Sixteen years prior to his consulting me, his right eye received a violent stroke from a golf club. Cataract and blindness ensued. Ten years after this, a Surgeon attempted to couch the cataract, in which he failed. In January 1818, he was attacked with violent pain in the eye and head, which did not yield till after three months of severe medical and surgical treatment. In November 1818, the pain again recurred with great violence in the eye and head.

His sufferings became agonizing the moment he raised his head from the pillow, deprived him of all comfort, and rendered him incapable of working for the maintenance of his family. Mr. Train tried every possible remedy for the relief of this poor man, but in vain. He was leeched to a great extent, scarified often, freely bled from the temporal artery, blistered over the head repeatedly, underwent a three months' course of mercury, &c.

He came under my care after ten months of dreadful suffering, which had reduced him to a state of great weakness of body and despondency of mind. The eyeball was excessively tender, and considerably inflamed. The pupil was much dilated, and filled with a yellowish, chalk-coloured cataract, which projected so far through the pupil as nearly to fill up the anterior chamber. It was evident that the cataract was firmly embraced by the iris, into the aperture of which delicate and highly nervous membrance, it had by some cause been forced. It was too evident that this was the sole cause of the poor man's suffering, I therefore proposed the extraction of the lens, to which he instantly assented. I immediately performed the operation. After making the incision of the cornea as large as the state of the anterior chamber would admit of, I attempted to press out the cataract in the usual manner.
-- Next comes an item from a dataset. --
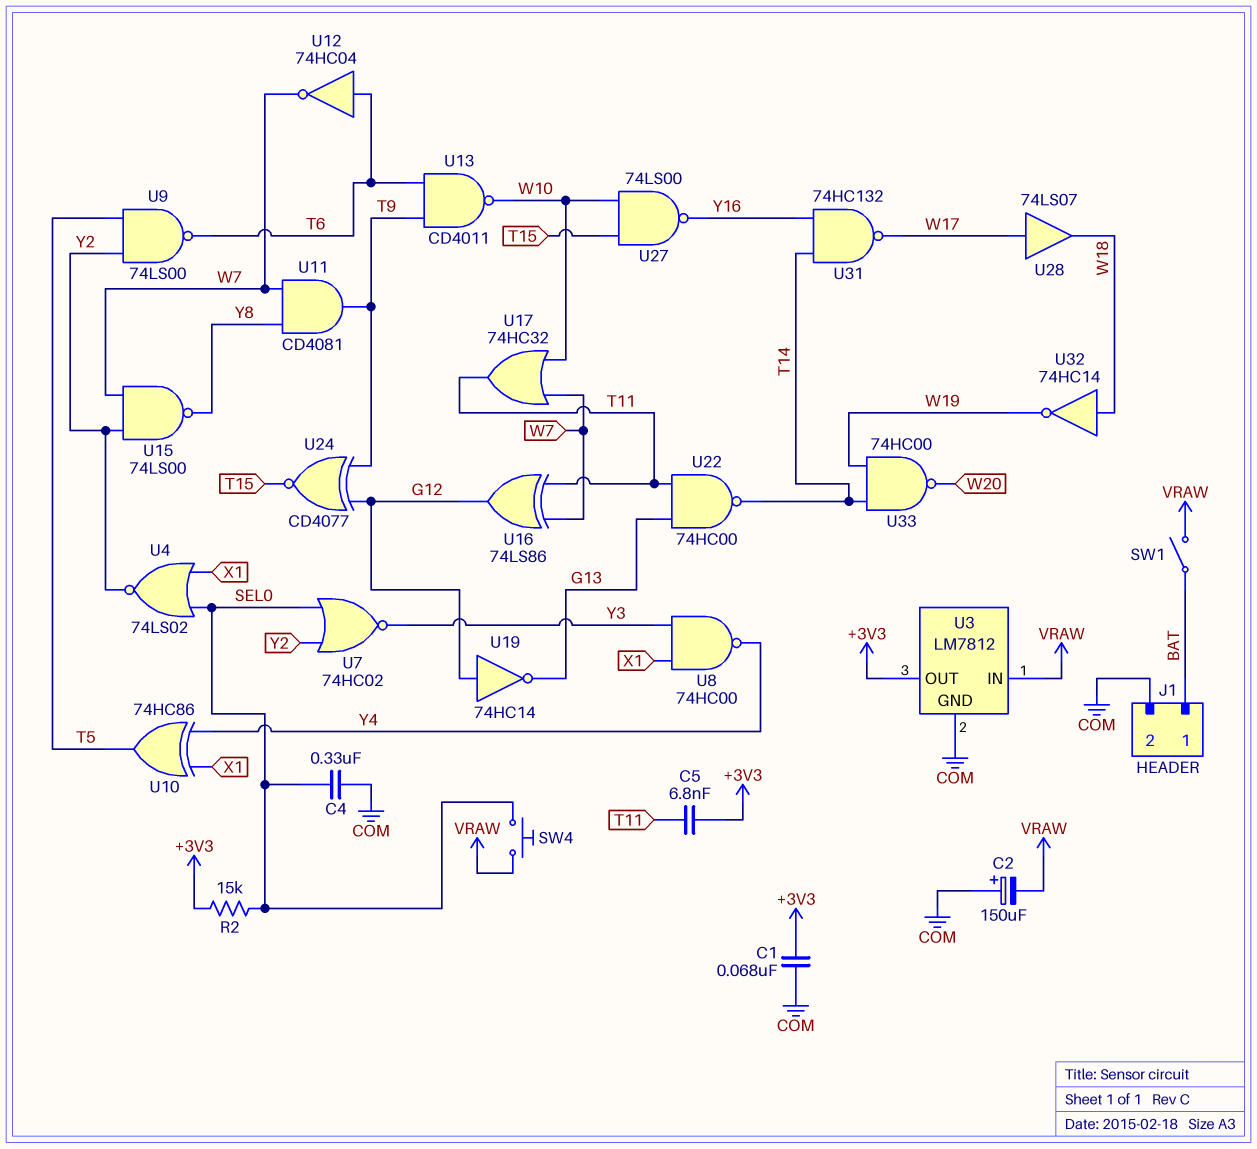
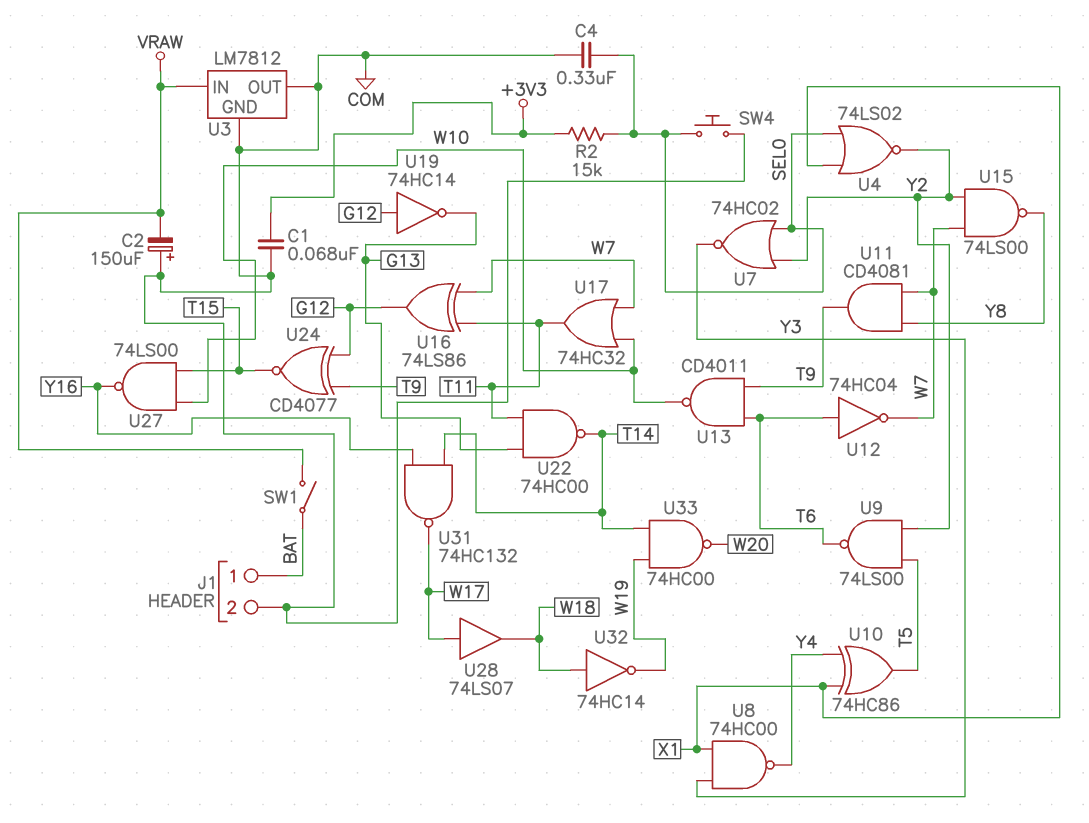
C5: 6.8nF (+3V3, T11) -> none
SW4: button (SEL0, VRAW) -> button (COM, SEL0)
U3 pin OUT: +3V3 -> COM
Finding this impracticable, I extracted it by means of the cataract hook. On removing it, I was surprised to find it a perfect shell of bone, of the size and shape of the lens, complete on all sides, except at the centre of its posterior surface, where the arteria centralis enters the posterior capsule in its natural state. Whether I made this hole with the hook I cannot say. The eye was dressed as usual. The patient felt instantly relieved from all his sufferings, for which his expressions of joy and thanks were unbounded. In a few days the wound of the cornea had adhered, and soon after healed.

On examining the eye, when free from all tenderness, I was surprised to find the pupil, which had been for ten months unceasingly distended to the utmost, to have resumed its natural form and size. It is easy to conceive why this man had no freedom from torture, except when his head and whole body were at rest in his bed, for the moment he got up, the motions of the body shook the ossified lens, which incessantly irritated and dragged the iris, causing pain and inflammation, on the same principle that a calculus does in the urinary bladder. The light of day, also, probably caused the iris to be more pressed upon the cataract during the day. There can be no doubt that the blow from the club had induced paralysis of the retina, and concussion of the lens, the latter ending in lentitis and cataract, which became gradually ossified.

This remained ten years in the eye, without doing mischief; because it retained its natural position, and probably some living connexions. These, however, were broken by the attempt at depression, and the cataract now became a free and floating body, which twice got entangled in the pupil. The first time it continued so for three months, the second time it remained till I extracted it. The lens, when dislocated from its living connexions, may remain behind the iris, or, if very small, it may pass through into the anterior chamber, or it may get strangulated as it were in the pupil.

Of the two latter positions I have seen several cases, and in the majority of such, the train of symptoms becomes similar to those of M'Crindle, and require the same method of cure. Under the article Hydrophthalmia I shall give a very interesting case, showing the manner in which the dislocated lens may be at one time entangled in the pupil, and at another remain in its natural situation behind it.